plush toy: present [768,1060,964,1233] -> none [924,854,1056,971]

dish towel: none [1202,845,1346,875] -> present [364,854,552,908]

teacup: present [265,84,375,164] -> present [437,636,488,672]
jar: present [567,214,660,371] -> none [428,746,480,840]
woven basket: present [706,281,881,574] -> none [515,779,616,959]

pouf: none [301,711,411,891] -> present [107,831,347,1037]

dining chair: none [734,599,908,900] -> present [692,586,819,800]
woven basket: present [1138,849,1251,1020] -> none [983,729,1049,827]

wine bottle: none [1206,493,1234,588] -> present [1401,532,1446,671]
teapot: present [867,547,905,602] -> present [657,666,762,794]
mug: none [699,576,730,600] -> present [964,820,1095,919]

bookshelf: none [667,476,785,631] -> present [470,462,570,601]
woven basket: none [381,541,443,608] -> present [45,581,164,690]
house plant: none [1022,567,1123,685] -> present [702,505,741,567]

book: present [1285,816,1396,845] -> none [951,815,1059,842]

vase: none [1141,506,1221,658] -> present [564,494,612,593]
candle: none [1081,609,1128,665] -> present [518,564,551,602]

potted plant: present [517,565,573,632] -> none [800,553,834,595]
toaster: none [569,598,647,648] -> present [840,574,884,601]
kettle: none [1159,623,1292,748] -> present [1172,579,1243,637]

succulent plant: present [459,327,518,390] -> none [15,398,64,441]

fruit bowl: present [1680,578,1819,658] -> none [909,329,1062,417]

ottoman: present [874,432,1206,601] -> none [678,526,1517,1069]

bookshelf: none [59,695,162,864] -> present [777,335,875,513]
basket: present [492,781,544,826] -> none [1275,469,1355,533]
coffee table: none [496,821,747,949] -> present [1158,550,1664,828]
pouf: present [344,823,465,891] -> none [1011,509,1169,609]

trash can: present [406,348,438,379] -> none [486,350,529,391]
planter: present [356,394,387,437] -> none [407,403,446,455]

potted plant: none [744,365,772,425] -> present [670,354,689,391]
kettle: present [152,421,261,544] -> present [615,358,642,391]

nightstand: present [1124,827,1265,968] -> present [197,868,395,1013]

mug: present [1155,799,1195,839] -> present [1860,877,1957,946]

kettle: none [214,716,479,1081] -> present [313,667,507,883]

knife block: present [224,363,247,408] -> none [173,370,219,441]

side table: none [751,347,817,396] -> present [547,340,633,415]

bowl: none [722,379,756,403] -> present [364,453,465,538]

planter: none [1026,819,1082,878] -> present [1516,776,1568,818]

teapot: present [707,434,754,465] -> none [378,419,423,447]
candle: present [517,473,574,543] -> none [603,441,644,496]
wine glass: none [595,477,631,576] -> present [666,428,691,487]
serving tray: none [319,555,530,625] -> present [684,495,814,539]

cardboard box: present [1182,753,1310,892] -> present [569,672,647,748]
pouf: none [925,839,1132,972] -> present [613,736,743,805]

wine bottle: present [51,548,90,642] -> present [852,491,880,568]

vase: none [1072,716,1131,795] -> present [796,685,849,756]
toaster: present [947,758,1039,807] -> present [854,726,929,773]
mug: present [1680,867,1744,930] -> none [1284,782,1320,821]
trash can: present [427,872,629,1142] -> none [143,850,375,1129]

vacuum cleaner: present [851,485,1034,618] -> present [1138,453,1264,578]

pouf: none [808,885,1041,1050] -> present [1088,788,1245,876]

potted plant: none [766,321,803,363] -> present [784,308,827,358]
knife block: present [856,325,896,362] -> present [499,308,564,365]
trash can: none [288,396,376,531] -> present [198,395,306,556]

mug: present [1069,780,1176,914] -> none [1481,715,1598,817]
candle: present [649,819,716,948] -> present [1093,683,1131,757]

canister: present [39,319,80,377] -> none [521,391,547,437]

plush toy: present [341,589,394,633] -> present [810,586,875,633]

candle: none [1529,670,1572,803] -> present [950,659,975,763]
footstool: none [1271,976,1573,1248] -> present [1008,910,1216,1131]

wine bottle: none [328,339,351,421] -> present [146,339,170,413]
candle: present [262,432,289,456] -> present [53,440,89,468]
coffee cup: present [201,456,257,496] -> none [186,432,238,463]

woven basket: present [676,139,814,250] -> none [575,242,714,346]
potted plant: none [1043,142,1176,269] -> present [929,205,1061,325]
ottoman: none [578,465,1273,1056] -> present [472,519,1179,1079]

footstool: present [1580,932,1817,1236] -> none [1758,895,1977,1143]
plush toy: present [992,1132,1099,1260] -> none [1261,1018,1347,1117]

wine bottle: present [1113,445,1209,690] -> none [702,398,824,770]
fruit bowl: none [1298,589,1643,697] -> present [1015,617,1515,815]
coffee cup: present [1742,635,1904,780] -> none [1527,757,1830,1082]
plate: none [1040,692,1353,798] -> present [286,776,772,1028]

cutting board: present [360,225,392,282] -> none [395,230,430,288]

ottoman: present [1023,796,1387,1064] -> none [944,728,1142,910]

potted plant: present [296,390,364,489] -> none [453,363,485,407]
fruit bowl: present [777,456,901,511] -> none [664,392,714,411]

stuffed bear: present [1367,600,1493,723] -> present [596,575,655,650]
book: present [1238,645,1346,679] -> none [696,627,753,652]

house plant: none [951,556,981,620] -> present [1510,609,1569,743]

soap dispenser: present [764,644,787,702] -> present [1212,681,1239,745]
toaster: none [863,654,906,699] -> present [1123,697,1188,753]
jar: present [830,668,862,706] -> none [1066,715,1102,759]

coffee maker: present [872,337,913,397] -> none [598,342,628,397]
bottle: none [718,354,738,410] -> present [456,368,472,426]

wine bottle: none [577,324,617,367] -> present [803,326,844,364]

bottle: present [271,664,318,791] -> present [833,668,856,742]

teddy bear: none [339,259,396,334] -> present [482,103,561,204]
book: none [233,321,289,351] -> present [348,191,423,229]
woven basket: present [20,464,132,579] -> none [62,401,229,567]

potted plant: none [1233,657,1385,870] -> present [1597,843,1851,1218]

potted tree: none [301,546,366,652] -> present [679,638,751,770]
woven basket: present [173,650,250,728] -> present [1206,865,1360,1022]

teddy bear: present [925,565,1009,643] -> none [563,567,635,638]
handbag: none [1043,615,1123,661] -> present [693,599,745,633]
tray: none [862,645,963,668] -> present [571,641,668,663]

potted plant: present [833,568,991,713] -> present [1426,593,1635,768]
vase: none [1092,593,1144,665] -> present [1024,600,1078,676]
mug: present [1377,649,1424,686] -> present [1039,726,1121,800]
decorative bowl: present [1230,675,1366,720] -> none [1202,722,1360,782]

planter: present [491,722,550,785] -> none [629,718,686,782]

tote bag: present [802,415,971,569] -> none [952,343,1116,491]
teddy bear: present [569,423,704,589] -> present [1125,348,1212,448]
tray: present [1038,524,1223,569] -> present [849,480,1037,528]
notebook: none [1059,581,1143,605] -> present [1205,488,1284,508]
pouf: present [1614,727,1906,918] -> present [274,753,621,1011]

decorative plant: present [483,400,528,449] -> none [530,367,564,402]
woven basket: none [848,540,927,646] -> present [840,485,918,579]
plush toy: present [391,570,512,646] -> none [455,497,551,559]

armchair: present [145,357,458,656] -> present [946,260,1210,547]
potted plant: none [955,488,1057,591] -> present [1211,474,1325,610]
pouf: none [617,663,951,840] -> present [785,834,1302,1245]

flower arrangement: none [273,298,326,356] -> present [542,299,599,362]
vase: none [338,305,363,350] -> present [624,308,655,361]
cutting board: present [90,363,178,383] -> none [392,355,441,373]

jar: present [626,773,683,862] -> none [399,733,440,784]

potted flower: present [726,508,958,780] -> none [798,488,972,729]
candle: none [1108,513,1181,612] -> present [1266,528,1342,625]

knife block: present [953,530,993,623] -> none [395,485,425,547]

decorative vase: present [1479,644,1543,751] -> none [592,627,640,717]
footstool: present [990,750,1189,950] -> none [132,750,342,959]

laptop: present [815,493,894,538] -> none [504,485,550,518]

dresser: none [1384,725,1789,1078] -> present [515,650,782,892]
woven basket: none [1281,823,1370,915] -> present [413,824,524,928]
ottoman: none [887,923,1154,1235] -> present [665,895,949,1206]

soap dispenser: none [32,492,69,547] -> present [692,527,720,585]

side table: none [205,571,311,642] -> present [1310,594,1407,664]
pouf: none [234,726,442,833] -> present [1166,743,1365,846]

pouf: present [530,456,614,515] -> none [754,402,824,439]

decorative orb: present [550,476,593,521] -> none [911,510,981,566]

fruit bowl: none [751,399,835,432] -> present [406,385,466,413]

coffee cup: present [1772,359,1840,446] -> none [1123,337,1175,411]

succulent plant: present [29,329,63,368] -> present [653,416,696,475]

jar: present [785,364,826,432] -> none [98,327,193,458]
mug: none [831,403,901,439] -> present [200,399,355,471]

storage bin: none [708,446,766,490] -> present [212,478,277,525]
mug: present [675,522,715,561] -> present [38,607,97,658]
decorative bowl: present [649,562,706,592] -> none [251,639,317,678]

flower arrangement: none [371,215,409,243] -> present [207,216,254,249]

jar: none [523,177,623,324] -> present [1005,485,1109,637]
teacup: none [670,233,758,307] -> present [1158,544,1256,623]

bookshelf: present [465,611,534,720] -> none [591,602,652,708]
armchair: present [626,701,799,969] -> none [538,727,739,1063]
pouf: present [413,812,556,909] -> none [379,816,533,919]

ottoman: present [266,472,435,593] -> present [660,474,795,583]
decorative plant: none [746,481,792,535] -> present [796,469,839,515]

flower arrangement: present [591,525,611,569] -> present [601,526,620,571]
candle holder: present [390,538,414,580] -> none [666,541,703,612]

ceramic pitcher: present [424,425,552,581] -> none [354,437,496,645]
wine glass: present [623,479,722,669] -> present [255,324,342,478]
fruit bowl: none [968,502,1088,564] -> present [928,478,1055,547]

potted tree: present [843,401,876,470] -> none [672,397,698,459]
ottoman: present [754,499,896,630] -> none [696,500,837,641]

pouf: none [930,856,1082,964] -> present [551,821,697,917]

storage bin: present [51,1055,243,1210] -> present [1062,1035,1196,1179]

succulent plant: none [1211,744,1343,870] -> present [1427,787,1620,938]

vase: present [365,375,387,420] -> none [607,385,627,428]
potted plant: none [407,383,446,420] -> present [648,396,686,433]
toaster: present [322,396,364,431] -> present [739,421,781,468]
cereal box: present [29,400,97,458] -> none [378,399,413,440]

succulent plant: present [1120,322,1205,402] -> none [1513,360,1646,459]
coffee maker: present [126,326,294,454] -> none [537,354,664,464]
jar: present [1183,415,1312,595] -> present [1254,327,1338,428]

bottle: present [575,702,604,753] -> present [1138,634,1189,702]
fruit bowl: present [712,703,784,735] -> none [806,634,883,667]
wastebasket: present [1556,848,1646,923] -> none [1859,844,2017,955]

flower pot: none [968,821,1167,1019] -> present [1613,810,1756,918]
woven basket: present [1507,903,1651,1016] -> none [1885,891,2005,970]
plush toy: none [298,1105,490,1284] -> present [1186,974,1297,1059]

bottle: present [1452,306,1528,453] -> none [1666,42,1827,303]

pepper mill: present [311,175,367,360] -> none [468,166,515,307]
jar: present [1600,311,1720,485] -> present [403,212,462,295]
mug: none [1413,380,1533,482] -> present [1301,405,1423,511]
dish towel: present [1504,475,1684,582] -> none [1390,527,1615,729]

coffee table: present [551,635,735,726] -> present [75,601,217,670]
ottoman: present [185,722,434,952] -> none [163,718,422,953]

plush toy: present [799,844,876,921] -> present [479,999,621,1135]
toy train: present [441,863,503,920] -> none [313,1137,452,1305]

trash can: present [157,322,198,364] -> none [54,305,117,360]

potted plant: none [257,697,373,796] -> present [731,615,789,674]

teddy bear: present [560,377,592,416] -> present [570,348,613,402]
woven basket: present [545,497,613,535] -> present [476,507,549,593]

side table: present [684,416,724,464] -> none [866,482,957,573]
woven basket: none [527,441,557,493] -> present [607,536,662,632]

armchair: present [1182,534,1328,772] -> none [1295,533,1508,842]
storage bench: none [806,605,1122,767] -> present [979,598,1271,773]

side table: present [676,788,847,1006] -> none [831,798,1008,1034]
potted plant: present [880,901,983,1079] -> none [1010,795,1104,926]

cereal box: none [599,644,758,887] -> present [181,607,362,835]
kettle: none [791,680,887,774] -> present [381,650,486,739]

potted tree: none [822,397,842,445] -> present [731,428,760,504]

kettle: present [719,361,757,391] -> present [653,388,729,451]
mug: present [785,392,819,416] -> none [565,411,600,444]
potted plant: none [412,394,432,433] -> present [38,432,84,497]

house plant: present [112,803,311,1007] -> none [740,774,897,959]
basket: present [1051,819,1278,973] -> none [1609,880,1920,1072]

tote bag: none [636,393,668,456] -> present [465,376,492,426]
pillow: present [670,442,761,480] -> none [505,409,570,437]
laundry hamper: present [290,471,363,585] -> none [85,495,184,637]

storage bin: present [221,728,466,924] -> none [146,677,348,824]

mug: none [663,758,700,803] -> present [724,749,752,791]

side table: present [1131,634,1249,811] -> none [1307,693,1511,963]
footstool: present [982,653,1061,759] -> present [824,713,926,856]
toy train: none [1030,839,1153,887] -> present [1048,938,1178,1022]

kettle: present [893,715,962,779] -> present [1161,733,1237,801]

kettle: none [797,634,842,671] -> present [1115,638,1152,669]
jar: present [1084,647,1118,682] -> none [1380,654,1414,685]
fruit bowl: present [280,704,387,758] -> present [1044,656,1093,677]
::::::::
YOUR GOAL. Filter the records for lines containing the word "teddy" and copy each one.

SOLVED EXERCISE.
teddy bear: none [339,259,396,334] -> present [482,103,561,204]
teddy bear: present [925,565,1009,643] -> none [563,567,635,638]
teddy bear: present [569,423,704,589] -> present [1125,348,1212,448]
teddy bear: present [560,377,592,416] -> present [570,348,613,402]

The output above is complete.